Already the shadow of the old house was passing from her. With what gaiety she went about the old room, thought Martie, stopped by Mrs. Hawkes's affectionate arms for a kiss, stopping to kiss Grandma Kelly of her own free will. Sally had no sense of social values; she loved to be here, admired, loved, busy.

"Think of the priest giving her his mother's own ring!" said the women over and over. "It'll bring you big luck, Sally!"
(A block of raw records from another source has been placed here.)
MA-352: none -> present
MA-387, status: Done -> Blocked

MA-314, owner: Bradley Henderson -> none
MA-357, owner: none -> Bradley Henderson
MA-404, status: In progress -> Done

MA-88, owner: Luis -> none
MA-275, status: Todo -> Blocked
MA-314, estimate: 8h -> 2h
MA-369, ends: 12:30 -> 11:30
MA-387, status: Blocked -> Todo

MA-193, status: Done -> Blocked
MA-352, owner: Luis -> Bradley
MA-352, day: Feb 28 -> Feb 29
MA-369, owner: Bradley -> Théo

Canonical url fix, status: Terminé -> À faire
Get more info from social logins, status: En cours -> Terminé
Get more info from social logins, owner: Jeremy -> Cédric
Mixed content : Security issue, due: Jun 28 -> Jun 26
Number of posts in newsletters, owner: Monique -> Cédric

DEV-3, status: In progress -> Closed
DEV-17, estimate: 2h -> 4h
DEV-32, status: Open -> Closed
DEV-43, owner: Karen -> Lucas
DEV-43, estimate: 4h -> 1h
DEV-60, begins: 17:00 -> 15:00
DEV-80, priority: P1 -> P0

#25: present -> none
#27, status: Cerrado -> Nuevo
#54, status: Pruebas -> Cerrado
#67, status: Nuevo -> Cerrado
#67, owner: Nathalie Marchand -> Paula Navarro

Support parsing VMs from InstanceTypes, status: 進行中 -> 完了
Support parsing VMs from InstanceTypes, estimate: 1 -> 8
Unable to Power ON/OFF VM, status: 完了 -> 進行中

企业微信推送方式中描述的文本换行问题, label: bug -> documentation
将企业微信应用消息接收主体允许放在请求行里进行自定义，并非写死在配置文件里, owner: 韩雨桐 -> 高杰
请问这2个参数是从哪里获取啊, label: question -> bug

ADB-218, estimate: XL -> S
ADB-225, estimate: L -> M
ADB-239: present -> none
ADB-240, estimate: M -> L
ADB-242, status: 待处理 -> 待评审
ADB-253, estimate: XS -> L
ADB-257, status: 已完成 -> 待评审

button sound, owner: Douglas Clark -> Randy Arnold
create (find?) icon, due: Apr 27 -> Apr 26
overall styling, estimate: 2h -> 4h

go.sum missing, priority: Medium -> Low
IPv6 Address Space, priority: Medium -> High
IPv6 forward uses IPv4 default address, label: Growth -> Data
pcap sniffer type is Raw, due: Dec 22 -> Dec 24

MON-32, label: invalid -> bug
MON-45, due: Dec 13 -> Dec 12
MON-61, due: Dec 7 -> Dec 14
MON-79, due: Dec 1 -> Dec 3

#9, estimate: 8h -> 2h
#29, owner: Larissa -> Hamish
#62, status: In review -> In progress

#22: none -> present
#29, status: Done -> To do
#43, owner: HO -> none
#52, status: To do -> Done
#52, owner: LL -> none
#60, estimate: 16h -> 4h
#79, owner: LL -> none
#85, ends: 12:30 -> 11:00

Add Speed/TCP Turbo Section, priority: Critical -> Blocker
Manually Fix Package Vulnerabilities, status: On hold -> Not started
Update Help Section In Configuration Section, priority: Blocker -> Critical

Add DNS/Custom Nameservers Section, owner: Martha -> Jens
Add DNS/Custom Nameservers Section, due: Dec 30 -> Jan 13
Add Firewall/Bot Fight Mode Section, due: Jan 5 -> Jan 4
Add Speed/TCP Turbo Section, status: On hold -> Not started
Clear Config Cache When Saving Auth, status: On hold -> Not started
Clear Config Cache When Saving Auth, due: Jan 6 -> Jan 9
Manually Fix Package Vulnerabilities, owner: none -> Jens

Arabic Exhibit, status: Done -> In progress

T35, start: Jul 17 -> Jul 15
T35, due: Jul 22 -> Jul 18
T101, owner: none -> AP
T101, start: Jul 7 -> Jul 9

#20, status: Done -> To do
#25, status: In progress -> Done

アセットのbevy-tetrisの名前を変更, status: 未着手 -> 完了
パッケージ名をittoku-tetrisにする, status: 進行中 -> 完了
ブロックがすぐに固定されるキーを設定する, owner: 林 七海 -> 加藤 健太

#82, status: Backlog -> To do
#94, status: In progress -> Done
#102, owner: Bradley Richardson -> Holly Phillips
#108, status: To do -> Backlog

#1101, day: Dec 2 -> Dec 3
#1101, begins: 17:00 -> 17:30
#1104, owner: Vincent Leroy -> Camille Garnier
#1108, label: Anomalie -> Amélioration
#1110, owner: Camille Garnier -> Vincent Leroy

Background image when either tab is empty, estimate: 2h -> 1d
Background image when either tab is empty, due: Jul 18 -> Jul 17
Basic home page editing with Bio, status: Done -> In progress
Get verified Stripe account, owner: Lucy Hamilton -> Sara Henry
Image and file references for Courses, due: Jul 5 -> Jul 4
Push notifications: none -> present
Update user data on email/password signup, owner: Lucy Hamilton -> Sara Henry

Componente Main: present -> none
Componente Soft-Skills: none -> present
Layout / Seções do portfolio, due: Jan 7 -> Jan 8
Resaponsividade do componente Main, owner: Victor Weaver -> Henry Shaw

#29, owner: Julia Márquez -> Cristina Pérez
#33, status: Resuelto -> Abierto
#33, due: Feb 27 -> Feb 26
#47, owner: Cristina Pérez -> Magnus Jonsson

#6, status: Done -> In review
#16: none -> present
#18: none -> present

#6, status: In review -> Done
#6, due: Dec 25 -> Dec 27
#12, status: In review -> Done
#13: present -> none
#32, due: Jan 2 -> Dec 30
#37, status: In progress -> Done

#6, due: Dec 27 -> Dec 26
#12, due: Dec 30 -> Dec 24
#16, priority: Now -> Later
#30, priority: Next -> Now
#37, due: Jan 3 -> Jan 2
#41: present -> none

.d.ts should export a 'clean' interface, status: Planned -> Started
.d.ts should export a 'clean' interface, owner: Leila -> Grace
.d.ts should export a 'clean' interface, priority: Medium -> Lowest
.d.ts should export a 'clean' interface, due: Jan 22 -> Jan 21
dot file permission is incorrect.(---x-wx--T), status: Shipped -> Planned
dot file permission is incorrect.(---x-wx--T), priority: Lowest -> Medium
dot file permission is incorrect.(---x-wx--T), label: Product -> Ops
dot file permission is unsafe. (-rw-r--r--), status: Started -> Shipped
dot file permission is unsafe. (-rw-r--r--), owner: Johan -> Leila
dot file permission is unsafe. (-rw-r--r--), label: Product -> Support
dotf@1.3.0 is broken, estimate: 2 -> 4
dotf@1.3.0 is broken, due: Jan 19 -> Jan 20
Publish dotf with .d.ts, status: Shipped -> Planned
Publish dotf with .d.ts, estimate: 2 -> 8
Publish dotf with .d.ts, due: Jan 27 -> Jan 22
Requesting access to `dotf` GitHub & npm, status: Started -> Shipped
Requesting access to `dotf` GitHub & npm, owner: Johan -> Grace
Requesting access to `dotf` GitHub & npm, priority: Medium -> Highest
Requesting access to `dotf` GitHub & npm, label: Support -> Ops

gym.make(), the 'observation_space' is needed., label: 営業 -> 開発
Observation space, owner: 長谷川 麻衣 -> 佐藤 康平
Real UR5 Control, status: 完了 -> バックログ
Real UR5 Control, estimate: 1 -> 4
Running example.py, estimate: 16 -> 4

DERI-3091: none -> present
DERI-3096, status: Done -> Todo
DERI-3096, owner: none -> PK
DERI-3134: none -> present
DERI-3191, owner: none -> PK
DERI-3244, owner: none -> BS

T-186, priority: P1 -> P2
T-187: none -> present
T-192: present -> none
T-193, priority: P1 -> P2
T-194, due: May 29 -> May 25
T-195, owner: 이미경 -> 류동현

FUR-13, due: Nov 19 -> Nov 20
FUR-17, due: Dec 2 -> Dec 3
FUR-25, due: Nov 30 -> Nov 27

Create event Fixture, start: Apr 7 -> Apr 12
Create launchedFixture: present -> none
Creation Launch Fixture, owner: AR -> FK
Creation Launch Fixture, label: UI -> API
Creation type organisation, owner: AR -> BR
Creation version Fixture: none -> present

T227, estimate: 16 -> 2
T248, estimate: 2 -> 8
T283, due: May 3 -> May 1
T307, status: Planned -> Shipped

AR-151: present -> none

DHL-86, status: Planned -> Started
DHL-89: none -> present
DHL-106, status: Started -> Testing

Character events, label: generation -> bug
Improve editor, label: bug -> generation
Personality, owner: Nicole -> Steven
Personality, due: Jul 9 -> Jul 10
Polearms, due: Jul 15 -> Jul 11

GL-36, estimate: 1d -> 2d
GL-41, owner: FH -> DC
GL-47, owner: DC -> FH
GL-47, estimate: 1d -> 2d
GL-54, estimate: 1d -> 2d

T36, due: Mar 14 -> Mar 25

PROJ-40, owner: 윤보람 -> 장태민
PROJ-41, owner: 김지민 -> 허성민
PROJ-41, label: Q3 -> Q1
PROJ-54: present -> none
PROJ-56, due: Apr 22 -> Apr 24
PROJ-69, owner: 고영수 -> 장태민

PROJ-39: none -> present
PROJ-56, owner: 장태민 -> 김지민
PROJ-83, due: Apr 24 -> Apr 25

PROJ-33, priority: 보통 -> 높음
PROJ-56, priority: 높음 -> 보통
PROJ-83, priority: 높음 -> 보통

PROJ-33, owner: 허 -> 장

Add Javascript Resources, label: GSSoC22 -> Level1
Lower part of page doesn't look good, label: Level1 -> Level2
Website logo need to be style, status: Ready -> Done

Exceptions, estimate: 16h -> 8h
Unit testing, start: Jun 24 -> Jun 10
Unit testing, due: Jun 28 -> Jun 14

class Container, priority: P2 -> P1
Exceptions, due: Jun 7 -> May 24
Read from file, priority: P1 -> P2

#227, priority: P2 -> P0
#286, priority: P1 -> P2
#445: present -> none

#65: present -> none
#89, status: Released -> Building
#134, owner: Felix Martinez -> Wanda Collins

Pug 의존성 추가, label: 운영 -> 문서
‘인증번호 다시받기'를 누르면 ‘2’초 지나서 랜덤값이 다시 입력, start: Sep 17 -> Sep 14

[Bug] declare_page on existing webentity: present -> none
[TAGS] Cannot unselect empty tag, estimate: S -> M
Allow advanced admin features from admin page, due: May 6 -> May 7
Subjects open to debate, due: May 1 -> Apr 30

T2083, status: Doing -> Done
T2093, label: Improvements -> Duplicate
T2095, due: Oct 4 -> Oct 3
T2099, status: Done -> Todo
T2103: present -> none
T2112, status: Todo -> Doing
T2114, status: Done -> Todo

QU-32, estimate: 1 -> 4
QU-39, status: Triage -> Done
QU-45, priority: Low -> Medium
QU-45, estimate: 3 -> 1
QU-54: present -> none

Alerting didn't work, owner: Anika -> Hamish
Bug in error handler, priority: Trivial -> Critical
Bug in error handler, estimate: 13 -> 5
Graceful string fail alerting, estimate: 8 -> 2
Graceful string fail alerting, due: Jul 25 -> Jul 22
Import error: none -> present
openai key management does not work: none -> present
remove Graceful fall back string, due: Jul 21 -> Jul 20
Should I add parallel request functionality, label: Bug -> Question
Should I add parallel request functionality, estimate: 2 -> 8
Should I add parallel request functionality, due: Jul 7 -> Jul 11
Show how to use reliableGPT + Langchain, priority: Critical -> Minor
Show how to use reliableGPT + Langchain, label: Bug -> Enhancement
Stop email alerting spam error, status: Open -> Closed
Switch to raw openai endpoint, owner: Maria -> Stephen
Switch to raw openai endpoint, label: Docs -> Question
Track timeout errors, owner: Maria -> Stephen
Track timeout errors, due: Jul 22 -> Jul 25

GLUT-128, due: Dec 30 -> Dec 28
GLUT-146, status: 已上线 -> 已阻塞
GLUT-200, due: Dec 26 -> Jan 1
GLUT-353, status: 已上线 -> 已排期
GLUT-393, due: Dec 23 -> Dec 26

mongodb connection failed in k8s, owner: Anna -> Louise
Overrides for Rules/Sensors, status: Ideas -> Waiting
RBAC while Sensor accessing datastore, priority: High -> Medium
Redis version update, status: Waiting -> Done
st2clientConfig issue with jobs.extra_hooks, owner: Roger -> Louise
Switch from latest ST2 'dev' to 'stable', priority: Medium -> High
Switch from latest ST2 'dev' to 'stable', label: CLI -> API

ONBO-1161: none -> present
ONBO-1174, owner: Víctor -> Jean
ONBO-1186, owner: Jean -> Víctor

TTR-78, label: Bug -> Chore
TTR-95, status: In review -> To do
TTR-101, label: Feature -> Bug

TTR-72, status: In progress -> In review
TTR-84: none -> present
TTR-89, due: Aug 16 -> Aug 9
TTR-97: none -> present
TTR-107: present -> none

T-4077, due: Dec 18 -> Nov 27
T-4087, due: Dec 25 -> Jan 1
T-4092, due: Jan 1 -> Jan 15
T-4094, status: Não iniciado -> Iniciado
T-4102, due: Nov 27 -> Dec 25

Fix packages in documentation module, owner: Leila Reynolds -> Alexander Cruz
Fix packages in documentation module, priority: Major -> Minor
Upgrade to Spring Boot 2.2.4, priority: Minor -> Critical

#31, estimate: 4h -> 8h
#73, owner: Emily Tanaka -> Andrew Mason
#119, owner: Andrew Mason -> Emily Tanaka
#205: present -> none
They all sat down at the table, and Terry and John Healey came in to rejoice, and the Healey baby awoke, and Grace came in from work. When Martie left there was talk of supper; everybody was to stay for supper.

Walking home in the late spring twilight, Martie felt a certain satisfaction. Sally was happy, and they would be good to her, and she would be better off than Lydia, anyway. Joe as a husband was perfectly absurd, of course, but Joe certainly did love Sally. Monroe would buzz, but Martie had heard Monroe buzzing for a long time now, and after the first shock, had found herself unhurt. Curiously, Sally's plunge into a new life seemed to free her own hands.

"Now I am going to get out!" said Martie, opening her own gate.

When Malcolm Monroe came home that night it was to a well-sustained hurricane of tears and protest. Mrs. Monroe and Lydia shed genuine tears, and Martie and Len added diplomatically to the hubbub. Pa must suspect no one of sympathy for the shameless Sally.